Le système télévisuel actuel est certes fort différent de celui de la fin des années 70. Depuis lors, il a dû et doit encore affronter des défis majeurs, tels que l’expansion des possibilités de transmission et la croissance conséquente de l’offre de produits et services, l’avènement de la microinformatique grand public, la reréglementation du secteur, la marginalisation du service public, l’expansion fulgurante de l’internet, la concurrence accrue pour l’obtention des recettes publicitaires. Malgré tout, la télévision reste le média dominant dans l’ensemble des pratiques culturelles de la grande majorité de la population.

La faveur que connaît depuis quelques années la télé-réalité, dans ses diverses manifestations, la révèle comme un objet privilégié pour analyser tout à la fois les difficultés auxquelles se butent les entreprises télévisuelles et les stratégies qu’elles cherchent à déployer pour essayer de les surmonter. En ce sens, la télé-réalité se présente comme un puissant révélateur des mutations en cours dans les systèmes télévisuels.

Il faudrait se garder de réduire toute la stratégie des chaînes de télévision à la seule télé-réalité. Elle en constitue certes une pièce maîtresse mais elle n’en est pas la seule.

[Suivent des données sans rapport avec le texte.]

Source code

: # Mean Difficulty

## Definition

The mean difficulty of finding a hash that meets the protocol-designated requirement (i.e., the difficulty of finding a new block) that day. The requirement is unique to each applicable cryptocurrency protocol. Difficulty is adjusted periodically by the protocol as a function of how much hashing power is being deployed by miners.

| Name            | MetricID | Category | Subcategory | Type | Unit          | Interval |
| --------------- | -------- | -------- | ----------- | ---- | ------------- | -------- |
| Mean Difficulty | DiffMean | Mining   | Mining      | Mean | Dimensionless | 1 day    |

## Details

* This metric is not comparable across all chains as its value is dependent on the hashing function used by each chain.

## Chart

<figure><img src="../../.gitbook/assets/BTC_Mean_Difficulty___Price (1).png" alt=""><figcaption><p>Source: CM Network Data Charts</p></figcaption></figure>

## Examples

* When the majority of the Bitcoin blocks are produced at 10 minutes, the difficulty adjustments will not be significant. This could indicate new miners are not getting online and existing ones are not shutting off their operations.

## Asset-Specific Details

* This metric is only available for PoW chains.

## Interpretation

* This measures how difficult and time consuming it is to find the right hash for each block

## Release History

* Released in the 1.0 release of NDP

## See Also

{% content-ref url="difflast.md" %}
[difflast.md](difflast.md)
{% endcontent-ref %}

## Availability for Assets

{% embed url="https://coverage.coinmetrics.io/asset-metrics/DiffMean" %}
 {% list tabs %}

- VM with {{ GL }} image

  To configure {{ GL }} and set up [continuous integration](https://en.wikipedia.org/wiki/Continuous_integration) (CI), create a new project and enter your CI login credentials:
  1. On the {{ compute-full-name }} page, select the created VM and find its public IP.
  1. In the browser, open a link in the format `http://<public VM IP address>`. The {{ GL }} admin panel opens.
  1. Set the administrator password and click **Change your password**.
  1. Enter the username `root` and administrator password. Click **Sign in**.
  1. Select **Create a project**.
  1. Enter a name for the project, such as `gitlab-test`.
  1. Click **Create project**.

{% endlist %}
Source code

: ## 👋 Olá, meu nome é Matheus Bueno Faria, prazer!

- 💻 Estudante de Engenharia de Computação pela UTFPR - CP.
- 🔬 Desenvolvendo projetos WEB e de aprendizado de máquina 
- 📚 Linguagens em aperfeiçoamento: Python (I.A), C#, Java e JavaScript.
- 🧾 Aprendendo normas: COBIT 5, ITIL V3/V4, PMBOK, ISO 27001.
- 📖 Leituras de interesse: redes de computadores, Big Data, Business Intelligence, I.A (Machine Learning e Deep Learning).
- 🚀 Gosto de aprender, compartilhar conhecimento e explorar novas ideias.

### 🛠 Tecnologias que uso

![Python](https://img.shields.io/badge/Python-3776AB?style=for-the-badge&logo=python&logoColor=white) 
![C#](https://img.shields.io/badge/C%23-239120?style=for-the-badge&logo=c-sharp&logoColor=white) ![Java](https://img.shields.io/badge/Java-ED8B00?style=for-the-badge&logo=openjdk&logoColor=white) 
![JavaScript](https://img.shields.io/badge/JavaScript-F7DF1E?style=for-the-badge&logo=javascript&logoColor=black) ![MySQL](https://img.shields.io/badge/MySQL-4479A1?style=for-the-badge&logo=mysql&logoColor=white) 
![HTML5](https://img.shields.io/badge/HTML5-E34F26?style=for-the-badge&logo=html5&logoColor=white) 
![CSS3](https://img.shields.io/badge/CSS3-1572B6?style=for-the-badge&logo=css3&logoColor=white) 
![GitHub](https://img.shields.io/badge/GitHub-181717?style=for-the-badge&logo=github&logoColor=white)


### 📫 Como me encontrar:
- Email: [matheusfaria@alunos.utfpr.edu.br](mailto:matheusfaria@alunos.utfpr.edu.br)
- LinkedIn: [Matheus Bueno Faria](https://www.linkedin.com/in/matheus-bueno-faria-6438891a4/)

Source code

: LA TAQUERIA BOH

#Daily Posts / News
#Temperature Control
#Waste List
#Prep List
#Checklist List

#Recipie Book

L’analyse de la stratégie d’ensemble exigerait la prise en considération, entre autres, de la politique d’information, d’acquisition de produits et de production maison. Nous chercherons toutefois à montrer comment ce genre protéiforme de la télé-réalité constitue une tentative de réponse exemplaire aux défis que doivent relever les chaînes de télévision, en particulier les chaînes généralistes.